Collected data
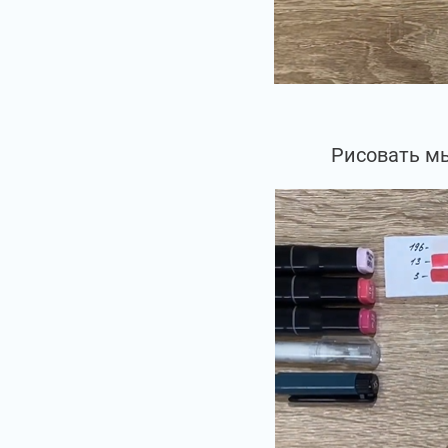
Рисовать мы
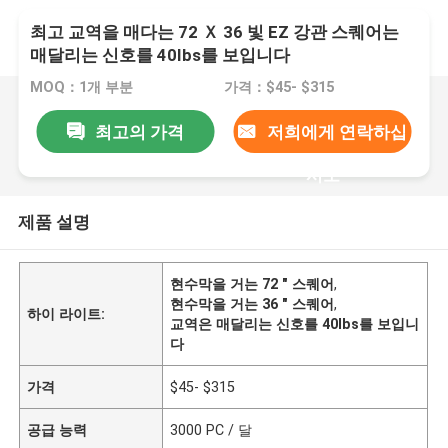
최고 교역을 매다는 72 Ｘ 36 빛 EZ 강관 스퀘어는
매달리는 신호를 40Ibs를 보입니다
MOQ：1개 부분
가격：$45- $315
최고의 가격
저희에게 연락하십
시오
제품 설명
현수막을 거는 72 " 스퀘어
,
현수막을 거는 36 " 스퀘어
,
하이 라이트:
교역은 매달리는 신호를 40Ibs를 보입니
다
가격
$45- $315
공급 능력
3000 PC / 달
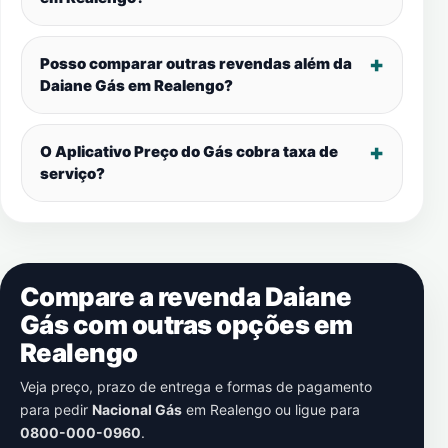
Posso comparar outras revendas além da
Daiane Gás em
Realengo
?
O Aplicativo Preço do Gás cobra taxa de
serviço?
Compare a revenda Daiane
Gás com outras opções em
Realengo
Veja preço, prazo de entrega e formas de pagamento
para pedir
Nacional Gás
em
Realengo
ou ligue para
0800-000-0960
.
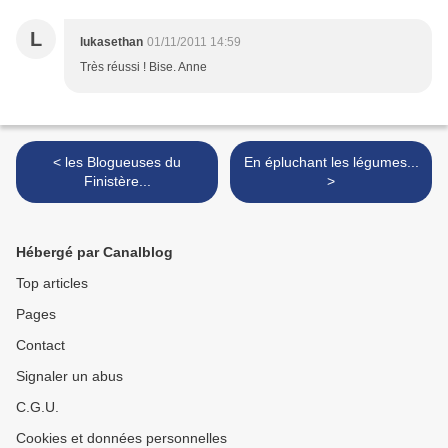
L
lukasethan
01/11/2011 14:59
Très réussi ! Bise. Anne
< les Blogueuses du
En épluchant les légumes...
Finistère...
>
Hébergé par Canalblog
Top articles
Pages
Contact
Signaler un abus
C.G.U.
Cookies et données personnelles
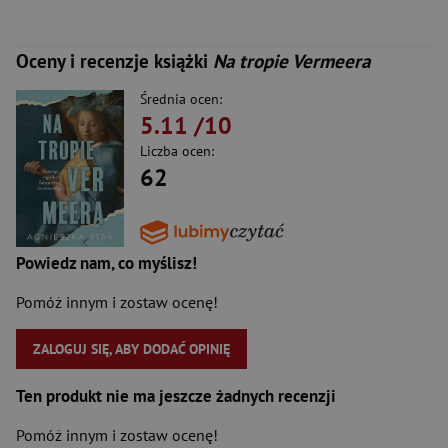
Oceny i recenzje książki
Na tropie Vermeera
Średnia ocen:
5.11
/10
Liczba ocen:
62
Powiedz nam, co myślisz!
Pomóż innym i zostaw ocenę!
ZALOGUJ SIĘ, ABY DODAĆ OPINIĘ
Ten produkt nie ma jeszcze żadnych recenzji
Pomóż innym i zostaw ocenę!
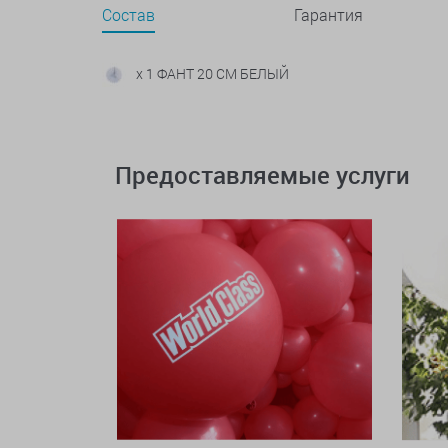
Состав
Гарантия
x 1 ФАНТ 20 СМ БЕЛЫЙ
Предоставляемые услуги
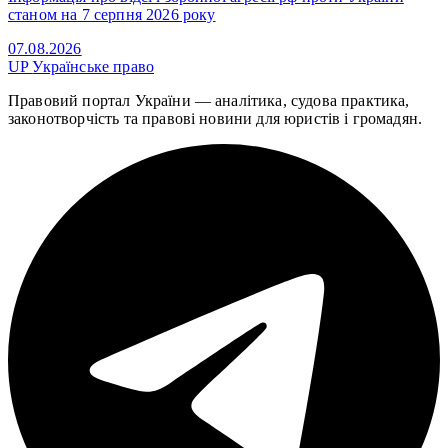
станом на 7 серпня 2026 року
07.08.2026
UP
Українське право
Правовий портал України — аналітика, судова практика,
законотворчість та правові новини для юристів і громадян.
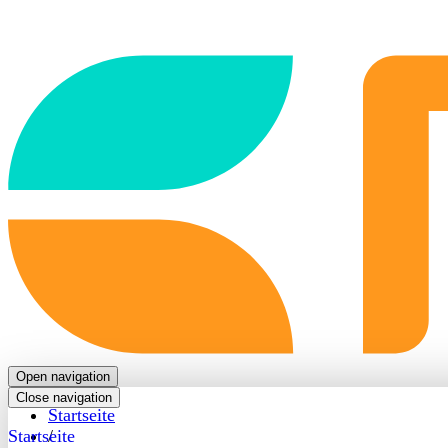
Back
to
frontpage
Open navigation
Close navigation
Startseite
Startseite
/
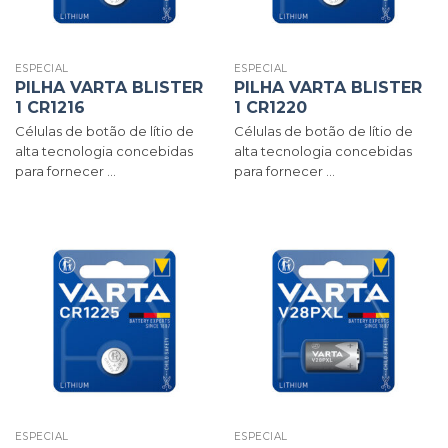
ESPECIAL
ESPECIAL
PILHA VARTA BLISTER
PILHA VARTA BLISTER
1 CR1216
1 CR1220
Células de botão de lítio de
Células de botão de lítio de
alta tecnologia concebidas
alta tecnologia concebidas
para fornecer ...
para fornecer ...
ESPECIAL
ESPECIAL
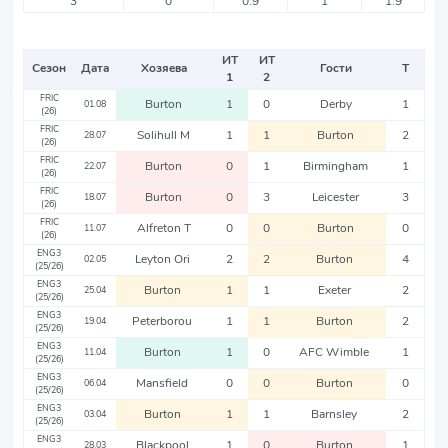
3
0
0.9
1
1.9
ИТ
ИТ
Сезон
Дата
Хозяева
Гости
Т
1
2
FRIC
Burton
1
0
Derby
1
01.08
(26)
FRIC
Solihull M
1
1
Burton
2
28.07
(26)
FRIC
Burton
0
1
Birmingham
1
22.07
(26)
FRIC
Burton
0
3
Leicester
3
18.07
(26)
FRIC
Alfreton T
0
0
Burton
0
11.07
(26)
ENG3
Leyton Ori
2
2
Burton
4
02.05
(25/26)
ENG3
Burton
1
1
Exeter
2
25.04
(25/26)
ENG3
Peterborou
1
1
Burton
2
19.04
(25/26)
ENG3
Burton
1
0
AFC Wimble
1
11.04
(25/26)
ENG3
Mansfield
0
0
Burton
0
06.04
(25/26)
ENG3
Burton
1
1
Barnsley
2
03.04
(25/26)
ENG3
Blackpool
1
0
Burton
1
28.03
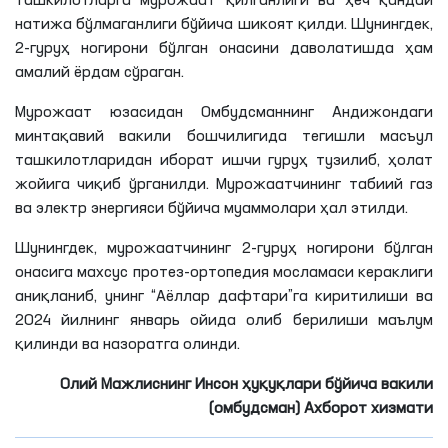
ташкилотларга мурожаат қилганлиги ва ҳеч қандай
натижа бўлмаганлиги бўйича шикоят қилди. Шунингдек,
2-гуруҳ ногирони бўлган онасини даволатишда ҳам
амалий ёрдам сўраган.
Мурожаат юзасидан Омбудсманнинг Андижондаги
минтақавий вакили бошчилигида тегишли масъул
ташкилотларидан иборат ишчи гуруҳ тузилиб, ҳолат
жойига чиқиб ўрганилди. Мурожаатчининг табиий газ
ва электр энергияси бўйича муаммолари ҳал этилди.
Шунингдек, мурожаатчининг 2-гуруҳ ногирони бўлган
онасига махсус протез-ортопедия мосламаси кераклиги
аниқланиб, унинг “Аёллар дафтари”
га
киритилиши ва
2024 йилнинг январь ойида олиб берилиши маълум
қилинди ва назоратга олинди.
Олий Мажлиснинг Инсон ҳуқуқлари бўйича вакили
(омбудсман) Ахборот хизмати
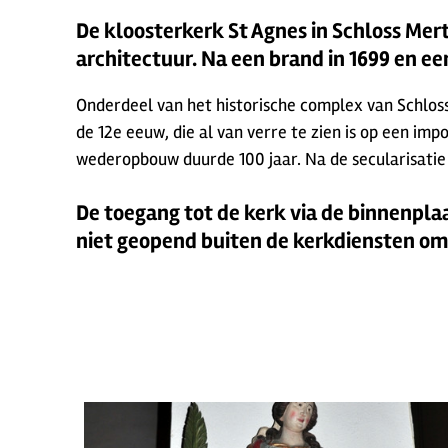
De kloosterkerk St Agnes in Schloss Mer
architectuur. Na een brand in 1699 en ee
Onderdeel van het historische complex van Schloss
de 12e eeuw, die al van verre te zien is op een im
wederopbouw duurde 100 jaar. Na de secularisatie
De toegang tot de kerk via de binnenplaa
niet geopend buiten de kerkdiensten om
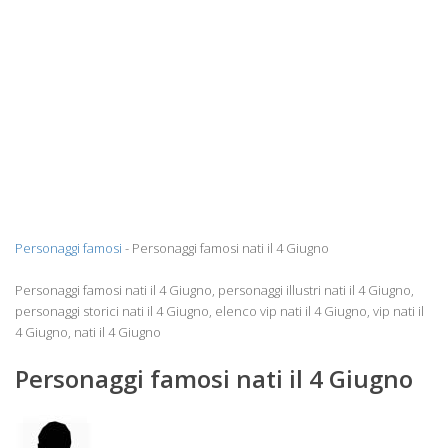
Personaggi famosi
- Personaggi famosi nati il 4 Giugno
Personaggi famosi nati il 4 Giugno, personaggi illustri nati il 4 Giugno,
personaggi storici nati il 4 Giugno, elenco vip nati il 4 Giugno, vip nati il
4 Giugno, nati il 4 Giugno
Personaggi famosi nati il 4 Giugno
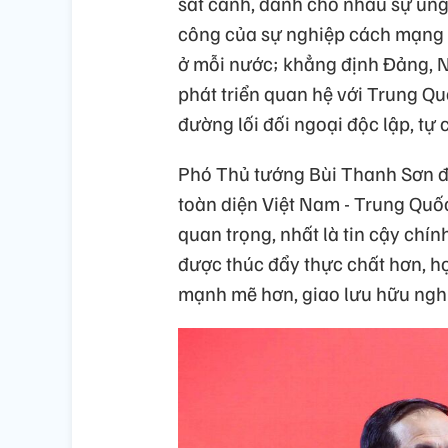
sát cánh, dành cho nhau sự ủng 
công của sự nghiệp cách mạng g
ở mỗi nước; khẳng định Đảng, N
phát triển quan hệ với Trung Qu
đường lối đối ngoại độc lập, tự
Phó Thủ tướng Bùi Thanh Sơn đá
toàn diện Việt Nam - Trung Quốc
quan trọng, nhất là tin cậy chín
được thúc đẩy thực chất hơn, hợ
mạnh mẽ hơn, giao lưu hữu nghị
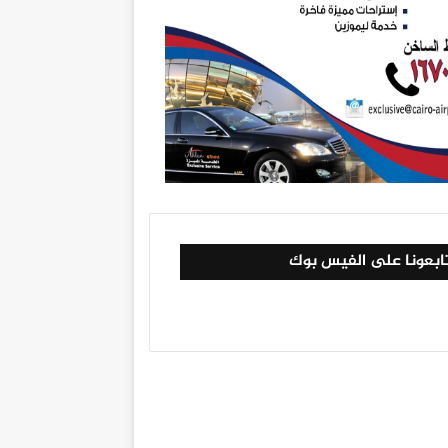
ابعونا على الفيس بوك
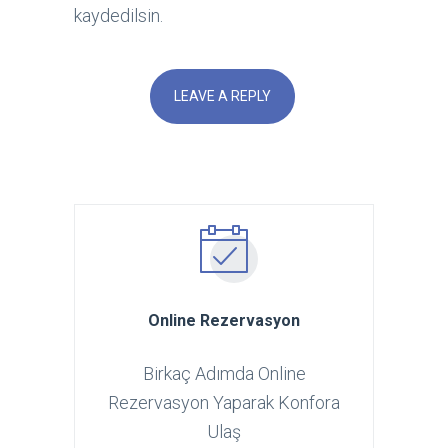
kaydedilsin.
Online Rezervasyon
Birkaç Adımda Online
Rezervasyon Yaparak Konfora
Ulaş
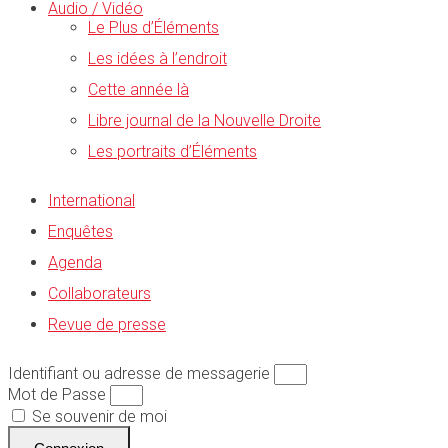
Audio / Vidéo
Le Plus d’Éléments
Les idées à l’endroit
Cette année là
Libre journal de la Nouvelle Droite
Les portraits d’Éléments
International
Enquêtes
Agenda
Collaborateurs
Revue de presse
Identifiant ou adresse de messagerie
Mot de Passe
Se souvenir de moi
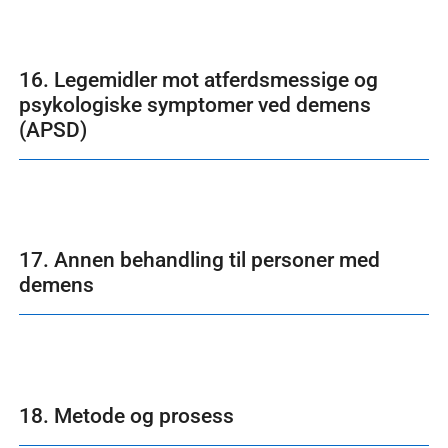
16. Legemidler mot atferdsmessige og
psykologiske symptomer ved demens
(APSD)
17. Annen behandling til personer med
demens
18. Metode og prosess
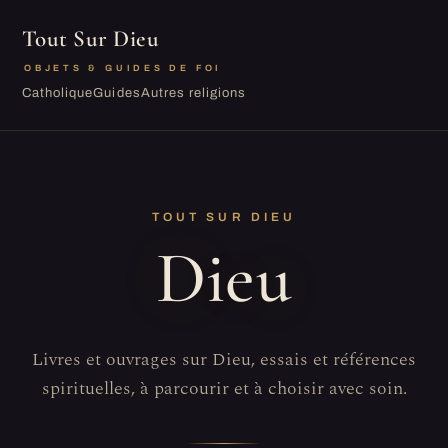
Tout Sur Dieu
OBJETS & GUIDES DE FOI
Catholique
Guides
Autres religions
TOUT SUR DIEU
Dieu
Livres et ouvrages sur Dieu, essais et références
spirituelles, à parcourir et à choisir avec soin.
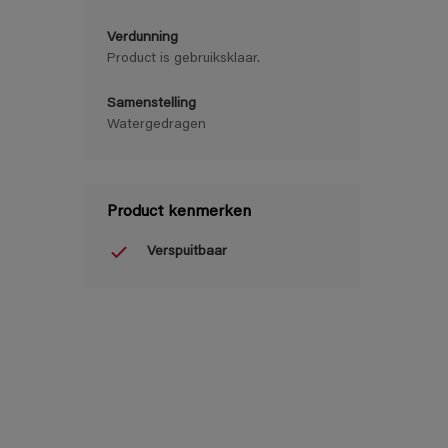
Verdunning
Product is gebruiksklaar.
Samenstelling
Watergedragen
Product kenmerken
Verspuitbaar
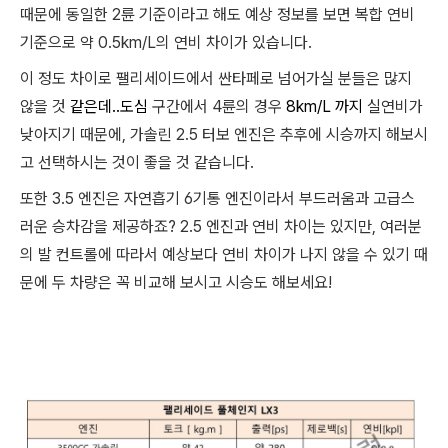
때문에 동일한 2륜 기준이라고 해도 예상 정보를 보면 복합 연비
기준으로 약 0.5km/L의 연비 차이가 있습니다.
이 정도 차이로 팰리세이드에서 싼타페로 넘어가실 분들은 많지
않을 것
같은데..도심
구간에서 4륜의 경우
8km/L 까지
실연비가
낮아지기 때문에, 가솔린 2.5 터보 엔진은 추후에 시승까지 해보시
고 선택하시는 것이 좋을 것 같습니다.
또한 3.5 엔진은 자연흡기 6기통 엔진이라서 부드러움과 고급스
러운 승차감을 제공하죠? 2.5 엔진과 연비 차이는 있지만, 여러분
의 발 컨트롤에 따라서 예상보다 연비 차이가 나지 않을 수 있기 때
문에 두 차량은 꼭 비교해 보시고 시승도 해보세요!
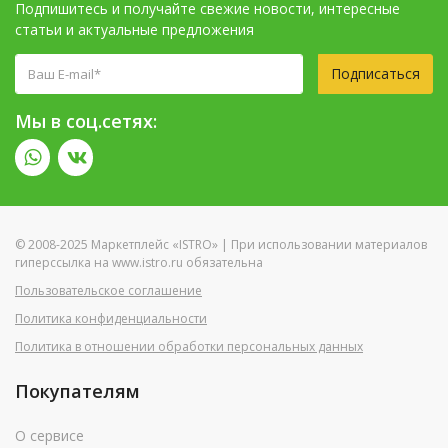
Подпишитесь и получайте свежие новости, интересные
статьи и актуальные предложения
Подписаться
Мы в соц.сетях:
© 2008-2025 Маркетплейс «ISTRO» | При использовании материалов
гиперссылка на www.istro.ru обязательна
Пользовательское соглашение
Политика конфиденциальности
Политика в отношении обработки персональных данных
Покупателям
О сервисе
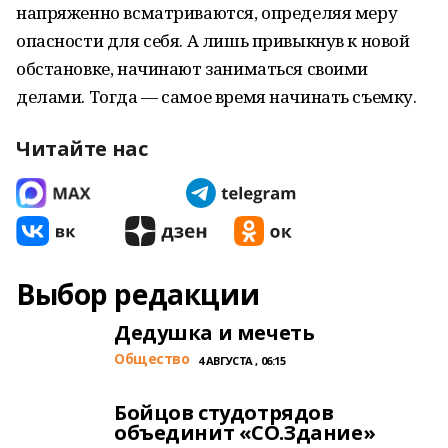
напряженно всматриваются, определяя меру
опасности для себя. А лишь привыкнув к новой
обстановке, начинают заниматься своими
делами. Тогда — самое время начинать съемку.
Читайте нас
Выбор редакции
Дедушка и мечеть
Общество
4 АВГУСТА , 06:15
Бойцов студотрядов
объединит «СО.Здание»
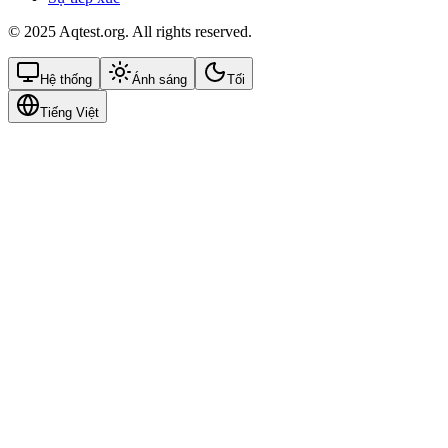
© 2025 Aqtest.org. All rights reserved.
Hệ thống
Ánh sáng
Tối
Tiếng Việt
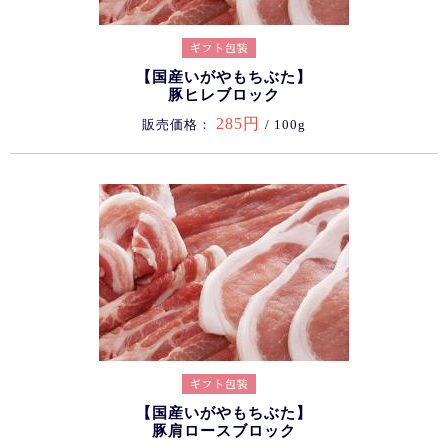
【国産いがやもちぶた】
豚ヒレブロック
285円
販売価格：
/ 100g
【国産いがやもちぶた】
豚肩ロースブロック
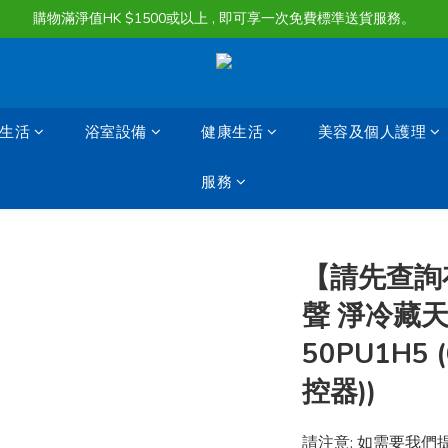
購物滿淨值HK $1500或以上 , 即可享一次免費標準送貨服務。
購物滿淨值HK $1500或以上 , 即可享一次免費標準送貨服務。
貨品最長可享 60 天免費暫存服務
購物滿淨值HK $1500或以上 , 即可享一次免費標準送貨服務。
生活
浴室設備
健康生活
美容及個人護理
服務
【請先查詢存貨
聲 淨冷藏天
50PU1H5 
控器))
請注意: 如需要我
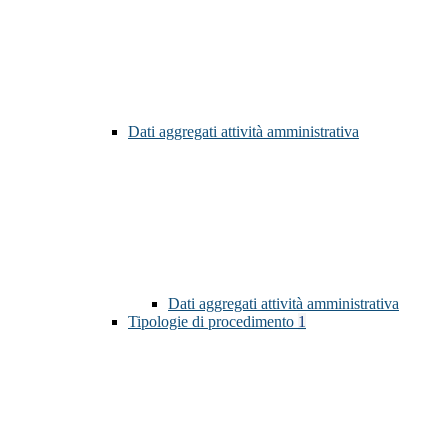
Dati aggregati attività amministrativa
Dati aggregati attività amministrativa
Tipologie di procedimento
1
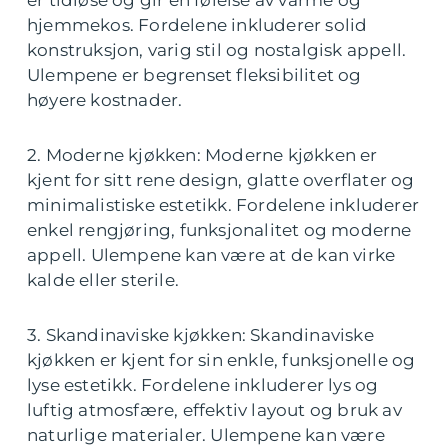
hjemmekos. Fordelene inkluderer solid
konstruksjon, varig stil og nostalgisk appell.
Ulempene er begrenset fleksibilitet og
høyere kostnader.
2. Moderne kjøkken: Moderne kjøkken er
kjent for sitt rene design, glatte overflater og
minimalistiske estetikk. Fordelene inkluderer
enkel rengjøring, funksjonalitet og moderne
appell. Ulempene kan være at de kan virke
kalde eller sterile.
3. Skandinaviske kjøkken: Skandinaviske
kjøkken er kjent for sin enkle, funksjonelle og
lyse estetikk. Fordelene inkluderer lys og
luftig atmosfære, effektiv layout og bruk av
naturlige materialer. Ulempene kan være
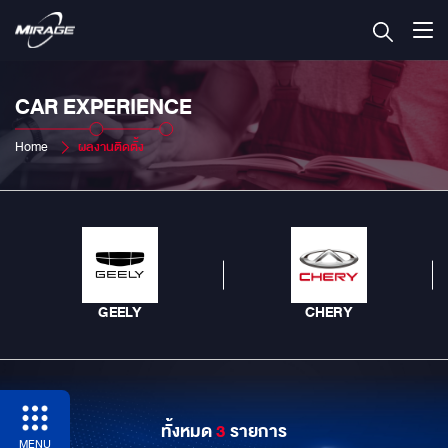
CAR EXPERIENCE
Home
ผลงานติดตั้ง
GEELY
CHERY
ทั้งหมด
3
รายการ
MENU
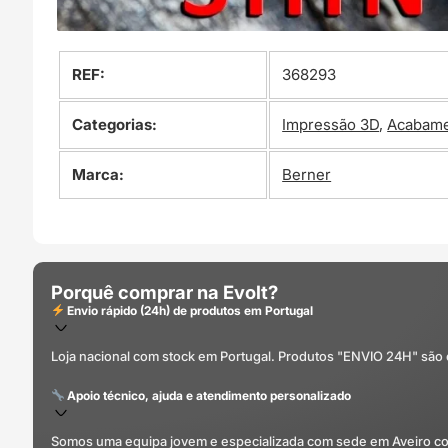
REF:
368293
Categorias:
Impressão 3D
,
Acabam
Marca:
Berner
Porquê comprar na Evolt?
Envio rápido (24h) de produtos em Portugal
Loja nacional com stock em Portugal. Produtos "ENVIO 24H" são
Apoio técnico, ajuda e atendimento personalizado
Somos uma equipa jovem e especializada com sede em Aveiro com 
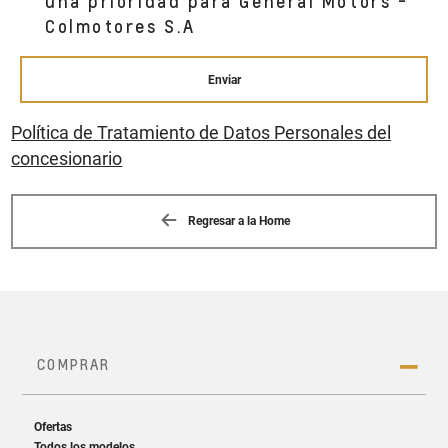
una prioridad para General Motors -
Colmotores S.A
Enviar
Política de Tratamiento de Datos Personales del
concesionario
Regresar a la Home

**Task to complete**: Among the records above, locate the line containing "қилинди ва назоратга олинди." and the line containing "4 Giugno, nati il 4 Giugno", then transcribe exactly the lines starting at the first and ending at the second, with no pictures.

**Solution for this task**:
қилинди ва назоратга олинди.
Олий Мажлиснинг Инсон ҳуқуқлари бўйича вакили
(омбудсман) Ахборот хизмати
De kloosterkerk St Agnes in Schloss Mer
architectuur. Na een brand in 1699 en ee
Onderdeel van het historische complex van Schloss
de 12e eeuw, die al van verre te zien is op een im
wederopbouw duurde 100 jaar. Na de secularisatie
De toegang tot de kerk via de binnenplaa
niet geopend buiten de kerkdiensten om
Personaggi famosi
- Personaggi famosi nati il 4 Giugno
Personaggi famosi nati il 4 Giugno, personaggi illustri nati il 4 Giugno,
personaggi storici nati il 4 Giugno, elenco vip nati il 4 Giugno, vip nati il
4 Giugno, nati il 4 Giugno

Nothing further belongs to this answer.